Infatti, ciò che è importante nel lavoro di Madoz non è ciò che vediamo, ma ciò che non vediamo. Non ciò che viene mostrato, ma il modo in cui le fotografie di Madoz introducono e utilizzano elementi diversi. Le fotografie di Madoz necessitano della nostra partecipazione per essere complete. Ci costringono a pensare due volte a ciò che vediamo, ed è lì, nel nostro intelletto, che sono finalmente finiti e compiuti. Questa richiesta di partecipazione, si potrebbe dire, impedisce loro di restare fermi. Invece di rappresentare nature morte, Madoz produce immagini di “morti viventi”.
La prima cosa che facciamo quando vediamo una fotografia è cercare la narrazione, la storia e l'argomento.
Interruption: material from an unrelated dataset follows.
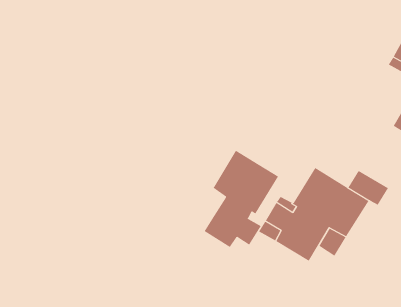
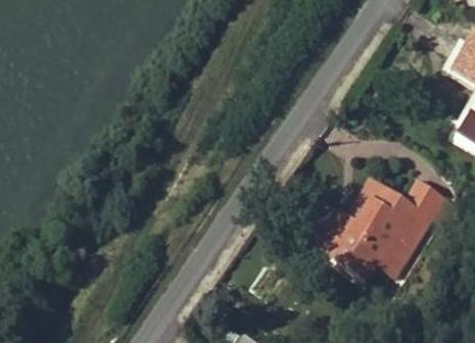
building: [204,150,279,248] -> none

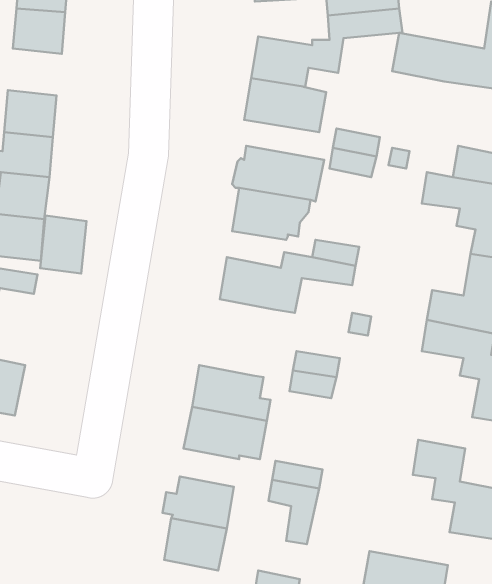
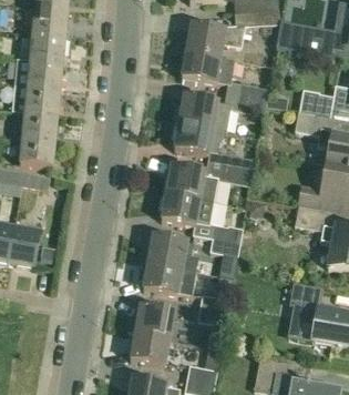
building: none -> [31,31,65,61]
building: [40,216,87,274] -> none
building: none -> [161,191,214,224]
Paradossalmente ciò che costituisce la vera essenza di ogni fotografia è ciò che viene nascosto o non mostrato, ciò che è lasciato alla nostra interpretazione e immaginazione. Guardiamo le fotografie di Madoz, ma all'improvviso ci rendiamo conto di una certa stranezza e le guardiamo di nuovo in modo più meditato. Una volta che abbiamo guardato le fotografie di Madoz, non abbiamo bisogno di riguardarle di nuovo, dobbiamo solo pensarci; sono installati e ancorati nella nostra mente grazie alla loro complessa semplicità. Le fotografie di Madoz non sono fatte solo per essere viste, sono fatte anche per essere pensate, meditate e quindi per essere, in ogni senso della parola, contemplate. Ed è proprio per questo che le immagini di Madoz sono così straordinarie; i suoi paradossi visivi necessitano della nostra deduzione, della nostra meditazione; sono creati per essere eseguiti e conclusi nella nostra mente.
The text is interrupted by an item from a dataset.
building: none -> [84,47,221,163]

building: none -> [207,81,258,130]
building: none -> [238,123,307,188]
Ed è qui che le fotografie di Madoz funzionano davvero, non sulla carta, ma nel nostro impegno intellettuale. Sono strumenti di pensiero e di riflessione. La tensione tra ciò che vede l'occhio e ciò che legge il cervello rende noi, come spettatori, una parte essenziale del lavoro di Madoz.
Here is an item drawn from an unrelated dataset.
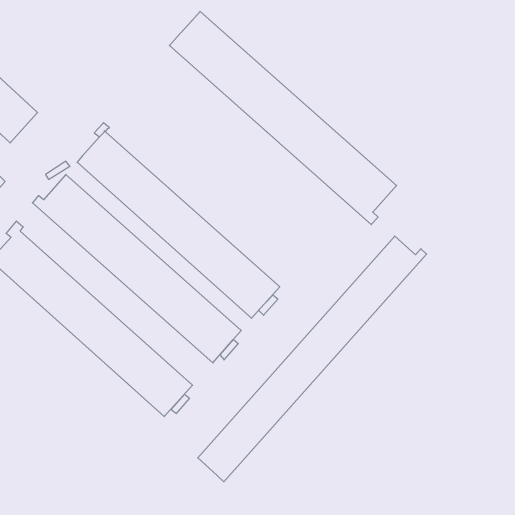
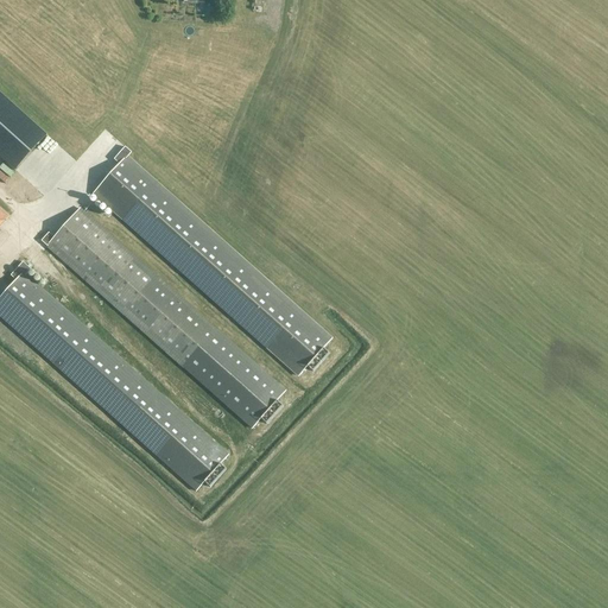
building: [169,11,397,225] -> none
building: [198,236,427,482] -> none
Come spettatori, cerchiamo la somiglianza nelle fotografie di Madoz, vediamo cosa c'è e come è, ma lo mettiamo anche in contrasto con ciò che conosciamo. Se le fotografie di Madoz funzionano come un inganno, non è perché ci ingannano, ma perché ci lasciamo ingannare. E lo facciamo perché a prima vista li leggiamo male; ma ce ne rendiamo presto conto e smettiamo di leggerle in modo sbagliato, per leggere più attentamente ciò che è realmente lì, è la fotografia, così com'è, e non come pensiamo che dovrebbe essere o come pensavamo che fosse. In effetti, le fotografie di Madoz sono sorprendenti perché questo primo fraintendimento, questa distrazione e questa confusione, causate dalla destrezza di Madoz, costituiscono la loro stessa essenza.
Le fotografie di Madoz si intitolano "Untitled", il che è di per sé un paradosso. Infatti, intitolando le sue fotografie “Untitled”, Madoz paradossalmente dà un (de)titolo alle sue fotografie. Madoz gioca con la poesia (visiva) del linguaggio e la complessa semplicità delle sue (ri)presentazioni (ri)contestualizzate che, attraverso la somiglianza e la distrazione, vengono eseguite nel nostro intelletto, portandoci a uno stato non solo di doppia contemplazione ma di interazione ; regalandoci, in ogni caso, qualcosa che prima non avevamo.